Although I knew that property investment would cost more than the initial price tag, I wasn’t ready for just how much more it would cost me upfront.  

The only payment I had prepared for was the down payment (which was 10% of the property price). So, I was caught off guard when I learnt that there were other fees I had to pay for when making the property purchase. These include the sales and purchase agreement fee, legal fees, stamp duty, and valuation fees which added up to quite a lot! 

I had to withdraw all my savings to pay for these and had no emergency fund or safety net for months.  

And the payments didn’t stop there.  

Once I received the keys to my unit, I had to start paying the maintenance fee, quit rent (known as cukai tanah in Malay), assessment rates (cukai pintu) and utility bills.  

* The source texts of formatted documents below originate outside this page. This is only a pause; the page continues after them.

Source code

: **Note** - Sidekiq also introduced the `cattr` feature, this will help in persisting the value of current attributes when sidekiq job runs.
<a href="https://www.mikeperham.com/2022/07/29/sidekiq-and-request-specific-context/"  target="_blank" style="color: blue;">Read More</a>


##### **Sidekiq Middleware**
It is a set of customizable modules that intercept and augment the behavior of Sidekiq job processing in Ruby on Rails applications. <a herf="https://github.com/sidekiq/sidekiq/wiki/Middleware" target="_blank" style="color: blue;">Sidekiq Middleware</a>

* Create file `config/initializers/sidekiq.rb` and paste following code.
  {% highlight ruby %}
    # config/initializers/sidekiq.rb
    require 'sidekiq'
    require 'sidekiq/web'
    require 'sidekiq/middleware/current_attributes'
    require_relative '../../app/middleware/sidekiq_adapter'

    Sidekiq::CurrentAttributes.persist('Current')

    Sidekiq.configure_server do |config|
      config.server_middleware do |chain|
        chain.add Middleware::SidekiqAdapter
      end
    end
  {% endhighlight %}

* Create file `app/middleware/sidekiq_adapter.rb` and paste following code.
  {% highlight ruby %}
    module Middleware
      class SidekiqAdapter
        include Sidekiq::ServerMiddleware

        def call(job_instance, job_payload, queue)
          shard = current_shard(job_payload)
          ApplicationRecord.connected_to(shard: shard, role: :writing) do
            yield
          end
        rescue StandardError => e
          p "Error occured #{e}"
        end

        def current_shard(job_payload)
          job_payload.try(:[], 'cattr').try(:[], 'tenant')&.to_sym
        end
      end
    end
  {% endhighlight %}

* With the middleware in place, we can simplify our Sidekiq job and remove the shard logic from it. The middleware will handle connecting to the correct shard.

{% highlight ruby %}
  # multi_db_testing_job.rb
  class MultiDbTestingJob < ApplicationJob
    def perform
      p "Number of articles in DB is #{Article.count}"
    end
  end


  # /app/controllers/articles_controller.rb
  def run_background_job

Of course, I had no clue that the utility fees for commercial properties cost more than non-commercial ones. As my property falls under commercial development, my electricity bill cost double that of a regular residence. 

Also, as my unit was empty, I had to spend money renovating and furnishing the unit to make it rental ready.  

Luckily, there were a few years between purchasing my unit and receiving the keys to the completed unit and this gave me some time to recoup my savings.  

Lessons learnt 

Looking back, I jumped at the prospect of property investment too quickly, without thinking of the long-term implications on my wealth.  

I am still paying for this property and will be financially tied down for the next 30 years.  

While investing in property remains a highly sought-after strategy to growing wealth because of its high return on investment, finding the right property is crucial.  

Preparation is the name of the game, especially with such a big purchase like this. And, as this is going to be a long-term plan, take your time and don’t rush into it. With that, I hope your journey into the property market would be better than mine.